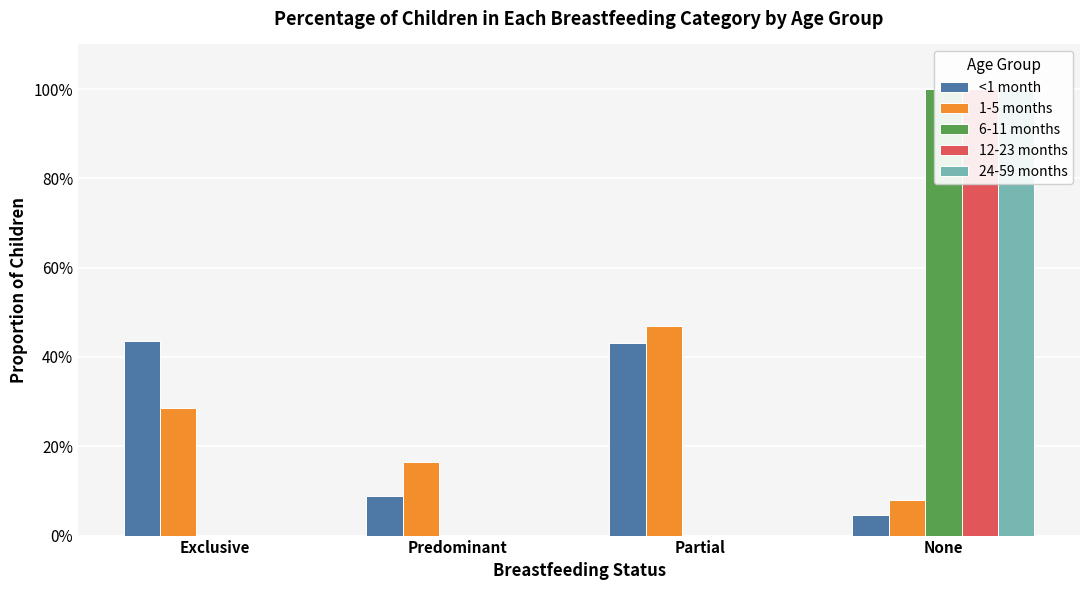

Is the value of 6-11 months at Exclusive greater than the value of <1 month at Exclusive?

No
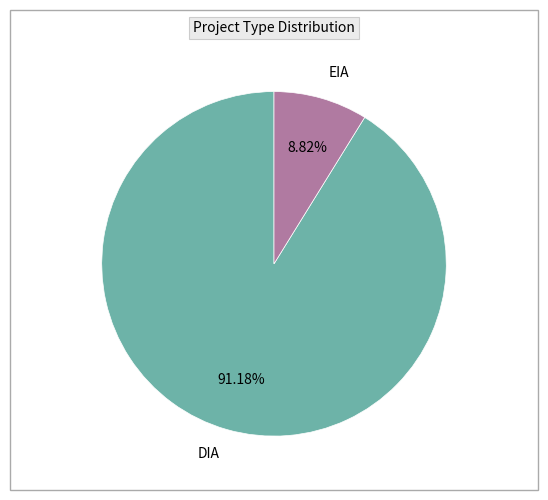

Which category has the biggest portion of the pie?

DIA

...

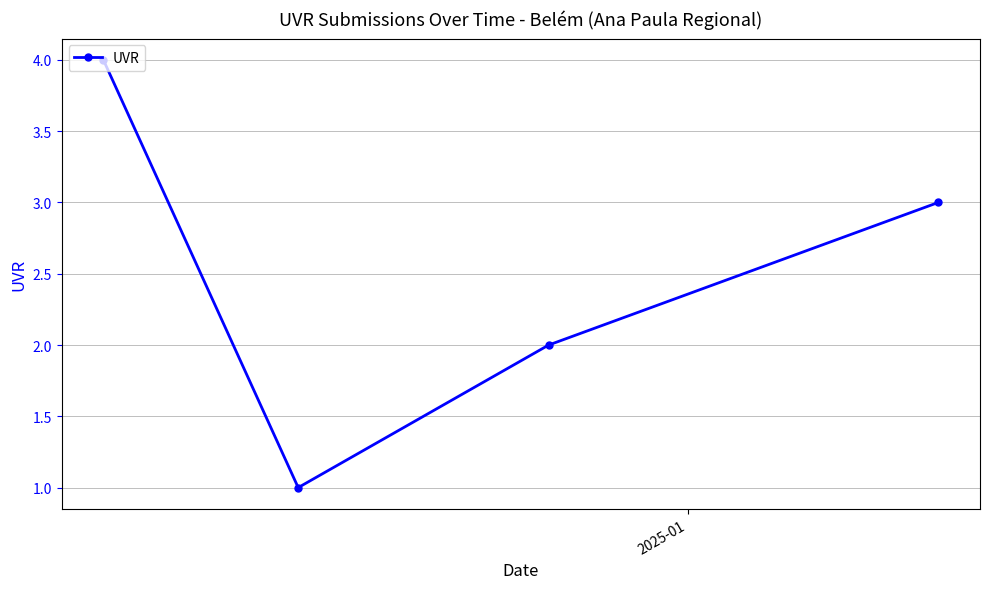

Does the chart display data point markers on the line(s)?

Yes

• EXERCISE AIM: Can you put the lines of the listing from the line with "Is the value" up to and including the line with "Which category has" into a numbered list, skipping blank lines and leaving out the pictures?

• RESPONSE AREA:
1. Is the value of 6-11 months at Exclusive greater than the value of <1 month at Exclusive?
2. No
3. Which category has the biggest portion of the pie?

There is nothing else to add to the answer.